### DATA RECORDS
※
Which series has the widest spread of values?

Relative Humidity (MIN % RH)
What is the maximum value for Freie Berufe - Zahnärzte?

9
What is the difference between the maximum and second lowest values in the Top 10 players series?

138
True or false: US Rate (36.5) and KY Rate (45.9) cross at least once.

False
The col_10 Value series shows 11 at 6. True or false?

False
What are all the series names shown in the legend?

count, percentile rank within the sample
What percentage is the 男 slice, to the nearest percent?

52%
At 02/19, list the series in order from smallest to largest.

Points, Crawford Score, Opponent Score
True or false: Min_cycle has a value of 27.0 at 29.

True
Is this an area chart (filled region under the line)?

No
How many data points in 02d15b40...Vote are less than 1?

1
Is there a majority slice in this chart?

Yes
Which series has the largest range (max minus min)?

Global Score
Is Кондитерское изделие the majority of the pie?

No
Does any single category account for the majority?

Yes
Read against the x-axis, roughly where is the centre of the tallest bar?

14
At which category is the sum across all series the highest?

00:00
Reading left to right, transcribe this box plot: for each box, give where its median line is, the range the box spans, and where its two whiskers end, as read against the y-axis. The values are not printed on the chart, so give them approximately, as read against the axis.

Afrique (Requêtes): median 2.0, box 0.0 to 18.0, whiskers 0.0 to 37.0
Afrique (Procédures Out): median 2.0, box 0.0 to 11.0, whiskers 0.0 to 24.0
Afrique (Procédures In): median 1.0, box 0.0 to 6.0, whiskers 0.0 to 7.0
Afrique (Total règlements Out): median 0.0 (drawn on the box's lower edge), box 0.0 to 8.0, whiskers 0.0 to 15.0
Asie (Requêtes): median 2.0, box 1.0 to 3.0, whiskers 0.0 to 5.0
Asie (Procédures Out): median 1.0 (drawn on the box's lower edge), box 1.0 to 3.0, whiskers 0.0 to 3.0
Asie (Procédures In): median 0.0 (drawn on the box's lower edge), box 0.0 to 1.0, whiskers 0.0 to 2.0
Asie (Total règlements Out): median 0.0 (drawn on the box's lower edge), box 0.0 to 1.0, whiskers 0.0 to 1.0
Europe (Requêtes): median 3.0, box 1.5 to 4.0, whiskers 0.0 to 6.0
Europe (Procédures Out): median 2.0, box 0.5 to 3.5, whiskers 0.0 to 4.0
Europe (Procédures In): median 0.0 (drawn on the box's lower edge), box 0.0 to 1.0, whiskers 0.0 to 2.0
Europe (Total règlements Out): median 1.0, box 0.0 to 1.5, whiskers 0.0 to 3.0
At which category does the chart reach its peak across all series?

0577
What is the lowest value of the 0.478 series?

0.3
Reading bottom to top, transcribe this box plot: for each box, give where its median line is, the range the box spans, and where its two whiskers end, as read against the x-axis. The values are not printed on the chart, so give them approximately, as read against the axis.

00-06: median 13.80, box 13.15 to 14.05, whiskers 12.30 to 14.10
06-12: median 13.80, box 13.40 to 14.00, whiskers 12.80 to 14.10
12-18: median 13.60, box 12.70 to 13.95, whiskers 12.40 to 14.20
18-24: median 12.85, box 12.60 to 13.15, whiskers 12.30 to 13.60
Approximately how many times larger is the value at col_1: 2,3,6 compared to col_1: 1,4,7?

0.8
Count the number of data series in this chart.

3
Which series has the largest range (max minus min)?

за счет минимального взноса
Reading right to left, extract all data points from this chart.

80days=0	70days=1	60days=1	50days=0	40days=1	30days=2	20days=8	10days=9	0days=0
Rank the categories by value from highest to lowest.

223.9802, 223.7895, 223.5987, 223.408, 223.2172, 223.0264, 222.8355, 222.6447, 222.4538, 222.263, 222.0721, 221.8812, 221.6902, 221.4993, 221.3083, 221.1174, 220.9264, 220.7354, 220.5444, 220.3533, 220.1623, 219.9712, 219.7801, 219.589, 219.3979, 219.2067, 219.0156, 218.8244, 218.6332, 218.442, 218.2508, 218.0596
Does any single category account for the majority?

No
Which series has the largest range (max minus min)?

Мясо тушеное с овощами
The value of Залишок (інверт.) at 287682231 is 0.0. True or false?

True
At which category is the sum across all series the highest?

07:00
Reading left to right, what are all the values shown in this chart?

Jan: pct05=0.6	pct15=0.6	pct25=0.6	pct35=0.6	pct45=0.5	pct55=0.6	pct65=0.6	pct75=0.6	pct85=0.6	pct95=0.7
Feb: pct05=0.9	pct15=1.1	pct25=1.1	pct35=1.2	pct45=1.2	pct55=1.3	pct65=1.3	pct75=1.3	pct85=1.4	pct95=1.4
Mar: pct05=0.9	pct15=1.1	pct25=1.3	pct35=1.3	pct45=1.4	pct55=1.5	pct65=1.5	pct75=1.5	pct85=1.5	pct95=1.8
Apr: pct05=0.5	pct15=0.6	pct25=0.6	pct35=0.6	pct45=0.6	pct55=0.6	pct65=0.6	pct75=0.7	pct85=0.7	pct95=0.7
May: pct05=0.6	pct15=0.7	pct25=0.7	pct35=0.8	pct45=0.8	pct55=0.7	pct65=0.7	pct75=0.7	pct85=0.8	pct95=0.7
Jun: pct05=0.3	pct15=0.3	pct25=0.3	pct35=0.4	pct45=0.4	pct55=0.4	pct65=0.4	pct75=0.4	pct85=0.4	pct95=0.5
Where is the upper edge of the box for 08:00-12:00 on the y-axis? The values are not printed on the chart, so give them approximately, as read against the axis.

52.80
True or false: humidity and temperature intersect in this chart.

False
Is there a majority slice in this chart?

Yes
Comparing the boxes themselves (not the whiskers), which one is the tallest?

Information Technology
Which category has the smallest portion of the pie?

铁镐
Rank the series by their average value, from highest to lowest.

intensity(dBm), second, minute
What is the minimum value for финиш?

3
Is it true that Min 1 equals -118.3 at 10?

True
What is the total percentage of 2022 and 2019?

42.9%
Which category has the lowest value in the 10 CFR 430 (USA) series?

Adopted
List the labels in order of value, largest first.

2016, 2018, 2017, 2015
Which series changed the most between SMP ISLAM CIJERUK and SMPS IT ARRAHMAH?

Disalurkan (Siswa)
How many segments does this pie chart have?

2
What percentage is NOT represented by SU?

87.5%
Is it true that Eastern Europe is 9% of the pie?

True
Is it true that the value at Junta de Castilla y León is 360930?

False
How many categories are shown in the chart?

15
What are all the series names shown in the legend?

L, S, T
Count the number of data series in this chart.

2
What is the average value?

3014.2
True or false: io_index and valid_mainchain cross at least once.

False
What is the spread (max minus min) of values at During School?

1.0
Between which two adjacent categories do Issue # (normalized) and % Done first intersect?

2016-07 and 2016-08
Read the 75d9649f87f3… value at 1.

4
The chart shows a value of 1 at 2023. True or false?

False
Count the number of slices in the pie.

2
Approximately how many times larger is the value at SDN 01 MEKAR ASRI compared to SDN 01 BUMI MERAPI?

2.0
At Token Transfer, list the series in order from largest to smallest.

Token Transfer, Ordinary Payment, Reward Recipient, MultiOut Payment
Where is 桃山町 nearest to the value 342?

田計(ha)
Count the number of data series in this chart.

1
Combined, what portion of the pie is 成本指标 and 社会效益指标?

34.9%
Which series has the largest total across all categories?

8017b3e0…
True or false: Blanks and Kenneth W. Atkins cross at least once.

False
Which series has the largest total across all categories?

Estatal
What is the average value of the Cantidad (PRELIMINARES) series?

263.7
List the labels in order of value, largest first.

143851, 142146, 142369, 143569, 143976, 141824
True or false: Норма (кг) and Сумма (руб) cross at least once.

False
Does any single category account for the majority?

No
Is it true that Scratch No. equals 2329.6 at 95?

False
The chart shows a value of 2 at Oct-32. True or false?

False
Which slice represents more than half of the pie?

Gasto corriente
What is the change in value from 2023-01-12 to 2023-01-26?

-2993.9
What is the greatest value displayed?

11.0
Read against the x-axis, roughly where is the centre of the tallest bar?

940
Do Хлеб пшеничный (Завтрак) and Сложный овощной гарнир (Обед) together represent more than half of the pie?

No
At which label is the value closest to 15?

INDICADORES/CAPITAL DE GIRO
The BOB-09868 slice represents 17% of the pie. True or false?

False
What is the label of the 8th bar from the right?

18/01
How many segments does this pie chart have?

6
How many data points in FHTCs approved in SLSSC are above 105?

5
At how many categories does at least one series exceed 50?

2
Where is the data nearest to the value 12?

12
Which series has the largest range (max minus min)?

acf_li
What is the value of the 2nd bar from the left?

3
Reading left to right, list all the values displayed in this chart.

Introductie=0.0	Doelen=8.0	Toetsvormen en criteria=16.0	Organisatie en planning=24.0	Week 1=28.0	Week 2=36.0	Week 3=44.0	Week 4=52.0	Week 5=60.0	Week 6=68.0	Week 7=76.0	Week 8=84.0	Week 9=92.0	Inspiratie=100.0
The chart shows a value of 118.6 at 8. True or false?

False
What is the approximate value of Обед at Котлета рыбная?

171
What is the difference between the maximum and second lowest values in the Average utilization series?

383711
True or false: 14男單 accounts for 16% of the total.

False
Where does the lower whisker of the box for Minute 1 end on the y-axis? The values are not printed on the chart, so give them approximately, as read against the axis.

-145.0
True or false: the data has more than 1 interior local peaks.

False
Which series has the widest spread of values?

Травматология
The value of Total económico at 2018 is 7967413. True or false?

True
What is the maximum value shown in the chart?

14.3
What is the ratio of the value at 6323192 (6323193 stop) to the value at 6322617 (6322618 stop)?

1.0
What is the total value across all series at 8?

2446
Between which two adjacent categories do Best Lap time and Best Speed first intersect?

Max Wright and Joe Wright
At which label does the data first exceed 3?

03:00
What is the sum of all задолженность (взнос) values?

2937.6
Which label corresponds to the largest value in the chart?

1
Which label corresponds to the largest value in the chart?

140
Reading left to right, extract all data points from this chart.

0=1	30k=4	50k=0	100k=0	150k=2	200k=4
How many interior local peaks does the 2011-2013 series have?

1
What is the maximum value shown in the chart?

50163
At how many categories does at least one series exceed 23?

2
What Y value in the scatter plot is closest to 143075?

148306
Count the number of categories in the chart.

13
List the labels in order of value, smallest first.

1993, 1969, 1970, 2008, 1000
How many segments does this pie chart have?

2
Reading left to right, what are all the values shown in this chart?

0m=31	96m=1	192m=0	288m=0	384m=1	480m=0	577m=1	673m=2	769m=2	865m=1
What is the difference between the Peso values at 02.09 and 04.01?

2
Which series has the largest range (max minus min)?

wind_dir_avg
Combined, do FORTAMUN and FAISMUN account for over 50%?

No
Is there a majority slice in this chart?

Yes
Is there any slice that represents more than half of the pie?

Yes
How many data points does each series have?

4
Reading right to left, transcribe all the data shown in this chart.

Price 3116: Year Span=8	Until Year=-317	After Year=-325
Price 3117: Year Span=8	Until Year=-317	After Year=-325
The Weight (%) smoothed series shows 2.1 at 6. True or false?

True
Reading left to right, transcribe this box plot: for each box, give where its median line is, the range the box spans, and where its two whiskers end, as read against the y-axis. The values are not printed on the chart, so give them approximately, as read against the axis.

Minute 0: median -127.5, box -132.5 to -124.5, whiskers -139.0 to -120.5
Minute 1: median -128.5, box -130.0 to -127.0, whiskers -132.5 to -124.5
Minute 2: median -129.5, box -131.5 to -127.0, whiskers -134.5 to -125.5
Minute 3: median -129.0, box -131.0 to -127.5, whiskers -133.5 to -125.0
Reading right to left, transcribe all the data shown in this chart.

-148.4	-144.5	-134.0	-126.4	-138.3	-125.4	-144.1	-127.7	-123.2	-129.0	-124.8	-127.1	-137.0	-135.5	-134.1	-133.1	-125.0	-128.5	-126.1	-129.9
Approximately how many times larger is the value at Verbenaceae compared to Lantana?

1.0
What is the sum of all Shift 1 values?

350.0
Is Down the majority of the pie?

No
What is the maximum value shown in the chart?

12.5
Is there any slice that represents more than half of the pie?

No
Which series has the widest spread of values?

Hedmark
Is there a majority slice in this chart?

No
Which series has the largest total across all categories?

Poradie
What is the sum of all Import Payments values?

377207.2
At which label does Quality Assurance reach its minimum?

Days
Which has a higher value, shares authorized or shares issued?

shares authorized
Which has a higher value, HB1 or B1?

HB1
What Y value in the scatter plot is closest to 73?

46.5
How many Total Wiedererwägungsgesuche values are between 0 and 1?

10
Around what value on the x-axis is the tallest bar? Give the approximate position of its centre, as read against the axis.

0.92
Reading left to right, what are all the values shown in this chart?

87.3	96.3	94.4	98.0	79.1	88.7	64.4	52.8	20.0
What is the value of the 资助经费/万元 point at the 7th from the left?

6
※
### PROBLEM TO WORK ON
Count how many lines of the rows above contain the string "Обед", matching case exactly. Reply with the number only.

### RESULT FOR THIS EXERCISE
2